Seção do documento:
+---+

Assim como a Giselle de Coralli e Perrot era um arquétipo feminino de sua era romântica, a Giselle de Masilo representa a mulher sul-africana ideal na era #Fall. Sua Giselle não está interessada em seguir regras ou se oferecer como sacrifício. Ela é determinada, e sua vingança reflete a raiva de uma geração que vivencia os fracassos socioeconômicos da Verdade e Reconciliação.
A Giselle, de Masilo, usa seu corpo para experimentar prazer e estabelecer limites. No primeiro ato, o amado Albrecht, de Masilo, caminha pelo palco, e um grupo de mulheres flerta com ele. Com sorrisos maliciosos, elas estendem os braços em sua direção, inclinam a cabeça para trás e deixam suas mandíbulas caírem de forma sedutora enquanto ele recua, afastando-se delas. Elas riem e batem as saias, executando uma série de chassés para frente e para trás, impulsionados com a pelve.
“(…) Masilo propõe um personagem cuja sexualidade e curiosidade sexual são componentes de seu amor e devoção, mas também aspectos de sua força como pessoa. A Giselle de Masilo rompe com a Giselle clássica, cuja paixão leva à sua queda”.
Dançarinas fora do palco até se juntam com sons provocantes. Masilo deixa claro que Albrecht é desejado, mas também que as mulheres possuem desejo sexual e autonomia sobre esse desejo. Isso não é algo promovido nos ballets do século XIX e representa uma revisão dramatúrgica que reflete um feminismo africano.

+---+

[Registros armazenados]
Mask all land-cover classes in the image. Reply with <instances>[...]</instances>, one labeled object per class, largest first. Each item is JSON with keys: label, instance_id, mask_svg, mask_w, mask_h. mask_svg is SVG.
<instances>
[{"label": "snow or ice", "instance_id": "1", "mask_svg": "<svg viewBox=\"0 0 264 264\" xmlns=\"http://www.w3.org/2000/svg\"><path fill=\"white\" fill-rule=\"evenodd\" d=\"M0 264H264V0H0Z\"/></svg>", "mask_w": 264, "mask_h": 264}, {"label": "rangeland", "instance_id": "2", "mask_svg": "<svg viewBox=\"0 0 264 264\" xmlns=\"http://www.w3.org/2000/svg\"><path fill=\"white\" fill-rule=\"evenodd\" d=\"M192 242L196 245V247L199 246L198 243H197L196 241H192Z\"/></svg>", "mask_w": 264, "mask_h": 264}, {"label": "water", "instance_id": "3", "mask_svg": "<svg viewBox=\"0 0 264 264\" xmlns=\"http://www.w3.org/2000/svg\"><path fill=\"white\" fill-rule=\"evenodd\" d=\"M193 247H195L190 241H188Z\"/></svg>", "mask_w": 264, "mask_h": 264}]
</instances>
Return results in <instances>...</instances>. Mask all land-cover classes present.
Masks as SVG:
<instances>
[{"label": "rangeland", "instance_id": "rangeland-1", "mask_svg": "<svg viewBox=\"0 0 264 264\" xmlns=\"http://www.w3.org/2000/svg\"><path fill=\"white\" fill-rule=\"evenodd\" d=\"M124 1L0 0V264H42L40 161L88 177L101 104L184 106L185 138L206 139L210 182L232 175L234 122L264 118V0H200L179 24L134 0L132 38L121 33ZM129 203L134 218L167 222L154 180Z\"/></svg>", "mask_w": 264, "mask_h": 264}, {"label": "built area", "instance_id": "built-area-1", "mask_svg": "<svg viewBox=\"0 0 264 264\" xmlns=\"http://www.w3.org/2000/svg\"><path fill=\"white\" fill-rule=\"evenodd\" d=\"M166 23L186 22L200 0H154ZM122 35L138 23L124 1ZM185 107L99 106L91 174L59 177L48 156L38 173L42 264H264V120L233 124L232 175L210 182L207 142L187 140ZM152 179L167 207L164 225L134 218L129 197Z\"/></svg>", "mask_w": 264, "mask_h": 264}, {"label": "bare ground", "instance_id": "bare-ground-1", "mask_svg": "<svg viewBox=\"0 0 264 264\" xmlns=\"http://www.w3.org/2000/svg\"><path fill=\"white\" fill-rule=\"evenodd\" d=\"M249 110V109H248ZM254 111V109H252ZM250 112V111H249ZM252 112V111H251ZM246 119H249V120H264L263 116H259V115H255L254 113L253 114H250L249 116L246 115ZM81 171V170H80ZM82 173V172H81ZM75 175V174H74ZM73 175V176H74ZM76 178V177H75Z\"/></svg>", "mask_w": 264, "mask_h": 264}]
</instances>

+---+

Tarefa 1: Transcreva, do texto sobre a Giselle de Masilo, o trecho que vai de "Assim como a" até "com a pelve.", inclusive.
Tarefa 2: De acordo com o texto sobre a Giselle de Masilo, o que a vingança da personagem reflete?
Tarefa 3: Dê prosseguimento ao texto sobre a Giselle de Masilo a partir da última frase apresentada.

Resposta esperada 1:
Assim como a Giselle de Coralli e Perrot era um arquétipo feminino de sua era romântica, a Giselle de Masilo representa a mulher sul-africana ideal na era #Fall. Sua Giselle não está interessada em seguir regras ou se oferecer como sacrifício. Ela é determinada, e sua vingança reflete a raiva de uma geração que vivencia os fracassos socioeconômicos da Verdade e Reconciliação.
A Giselle, de Masilo, usa seu corpo para experimentar prazer e estabelecer limites. No primeiro ato, o amado Albrecht, de Masilo, caminha pelo palco, e um grupo de mulheres flerta com ele. Com sorrisos maliciosos, elas estendem os braços em sua direção, inclinam a cabeça para trás e deixam suas mandíbulas caírem de forma sedutora enquanto ele recua, afastando-se delas. Elas riem e batem as saias, executando uma série de chassés para frente e para trás, impulsionados com a pelve.

Resposta esperada 2: A raiva de uma geração que vivencia os fracassos socioeconômicos da Verdade e Reconciliação.

Resposta esperada 3:
Em uma frase recorrente, Masilo e as dançarinas movem as mãos e os quadris da esquerda para a direita várias vezes antes de rodar a cabeça e os quadris em um círculo percussivo, como mãos marcando no relógio. Os braços seguram as saias que sobem sobre os joelhos enquanto giram. Ao nomear a dança como “o flerte” e atribuir os movimentos liderados pela pelve a Giselle, Masilo propõe um personagem cuja sexualidade e curiosidade sexual são componentes de seu amor e devoção, mas também aspectos de sua força como pessoa. A Giselle, de Masilo, rompe com a Giselle clássica, cuja paixão leva à sua queda.
A Giselle de Masilo substitui o estereótipo da jovem desprezada e sacrificada por um chamado aos ancestrais para fortalecer uma mulher guerreira.
Coreografada por Dada Masilo, Giselle teve sua estreia mundial em Oslo, na Noruega, no dia 4 de maio de 2017 e, além de Masilo, foi performa pelos dançarinos Kyle Rossouw, Llewellyn Mnguni, Tshepo Zasekhaya, Khaya Ndlovu, Liyabuya Gongo, Ipeleng Merafe, Nadine Buys, Zandile Constable, Thabani Ntuli, Thami Tshabalala e Thami Majela.
Em todo o mundo, a cultura expressiva negra é fluida e dinâmica por natureza e necessidade, revelando como os métodos de criação pré-coloniais se tornam métodos de resistência pós-coloniais. A Giselle, de Dada Masilo, exemplifica isso com suas expressões complexas da vida contemporânea sul-africana. Masilo indigena Giselle ao incorporar vocabulário indígena, mas também decoloniza a performance ao centrar filosofias e práticas sociais africanas. Através do jogo de significados, da invocação de ancestrais, da alusão a sangomas, da desconstrução de gênero e do empoderamento das mulheres negras, essa obra altera radicalmente o efeito da narrativa do ballet. Como um dos seus intérpretes me disse, “essas estratégias coreográficas permitiram que as dançarinas fossem elas mesmas na obra”. Brilhantemente construída, a obra demonstra o amor de Masilo pela narração de histórias através da dança, algo que ela vivenciou tanto na Europa quanto na África. No entanto, a Giselle, de Dada Masilo, vai além de uma mera reiteração de um velho conto romântico. Ao centrar as formas de saber e ser da África do Sul negra sob ameaça neocolonial constante, essa obra personifica o amor decolonial.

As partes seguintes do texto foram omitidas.